The Wall Street Journal features an appropriately timed article this morning that describes the various technical challenges facing Obamacare as it prepares for its roll-out tomorrow. These challenges point towards a strategy that would allow the GOP to snatch victory from the jaws of defeat with respect to the looming government shutdown.
Specifically, this morning House Republicans should announce that, in the interests of avoiding a government shutdown, they will pass legislation funding the government through mid-December without attaching a one-year delay in implementing Obamacare. However, at the same time they should state very clearly, and very forcefully, that this decision will be subject to careful monitoring of the Obamacare roll-out over the coming weeks and months. And if during that time House Republicans determine that Obamacare is in fact not yet ready for primetime, then they will insist on the one-year delay as part of the compromise over raising the debt ceiling — a compromise that will have to occur by October 17.
The idea here is that the GOP will actually be in a much stronger position to insist on a delay in the implementation of Obamacare after the exchanges get up and running. At that point, concerns around technical glitches and rising premiums for many Americans will no longer be theoretical; they will be on plain display for all to see. And the GOP would be able to use these glitches and rising premiums to badger Democrats and make the point, over and over again, that Obamacare simply is not ready for implementation.

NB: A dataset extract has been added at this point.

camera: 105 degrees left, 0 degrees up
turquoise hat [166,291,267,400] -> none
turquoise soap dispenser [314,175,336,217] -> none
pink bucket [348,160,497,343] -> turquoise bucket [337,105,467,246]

And it would be able to do this in the wake of mounting public awareness of Obamacare’s deficiencies.
The GOP would have to spend the next few weeks aggressively seeking out and highlighting these glitches, and as many examples of rising premiums as possible. Ideally, it would establish a system that would make it easy for health-exchange users to register such glitches and rising premiums with the GOP, as well as any other complaints, and perhaps even a simple site publicly listing the most egregious examples of Obamacare unreadiness.
In the face of all this evidence and mounting public pressure, many Democrats will have a far more difficult time opposing a delay in the implementation of Obamacare.

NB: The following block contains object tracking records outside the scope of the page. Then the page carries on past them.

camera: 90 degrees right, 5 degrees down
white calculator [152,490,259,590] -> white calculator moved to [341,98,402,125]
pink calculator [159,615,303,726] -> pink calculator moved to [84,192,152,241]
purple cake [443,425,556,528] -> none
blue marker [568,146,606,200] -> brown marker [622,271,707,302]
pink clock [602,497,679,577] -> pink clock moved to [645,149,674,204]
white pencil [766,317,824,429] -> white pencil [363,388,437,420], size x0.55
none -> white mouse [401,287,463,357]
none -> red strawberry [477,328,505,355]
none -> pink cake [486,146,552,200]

The president might still end up vetoing a bill that raises the debt ceiling but also delays the implementation of Obamacare by one year, but if he does so the political consequences for him will be quite severe. He will shoulder the blame for a default on U.S. debt, and he will have done so purely to prevent a one-year delay of Obamacare, whose implementation most Americans will by then have seen with their own eyes to have been premature.

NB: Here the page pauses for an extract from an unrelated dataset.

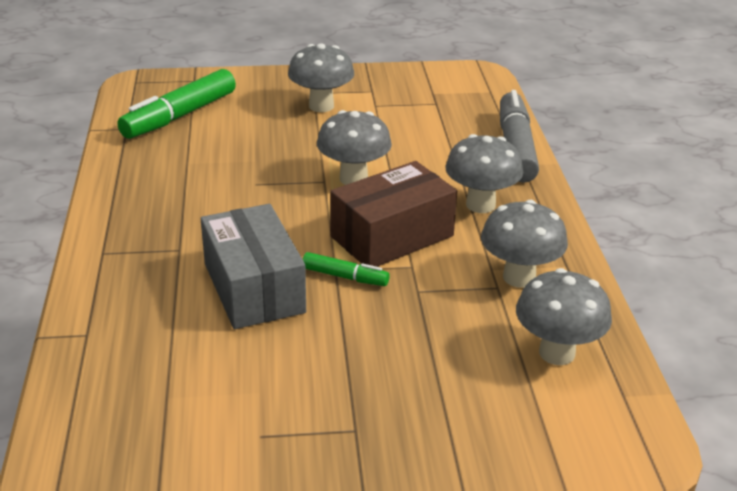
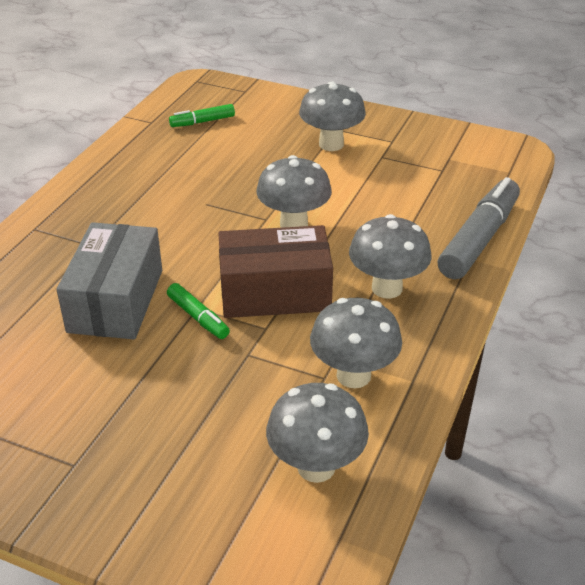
camera: 30 degrees right, 5 degrees up
green marker [117,69,236,139] -> green marker [169,104,235,127], size x0.51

As a practical matter, it is worth noting that even if the insurance exchanges launch tomorrow, none of the new insurance plans will actually go into effect until January 1. So delaying implementation in two or three weeks, rather than right now, would not result in any administrative challenges around having to unenroll people from insurance plans for which they have just signed up.
— Alexander Benard is an attorney and regular political commentator.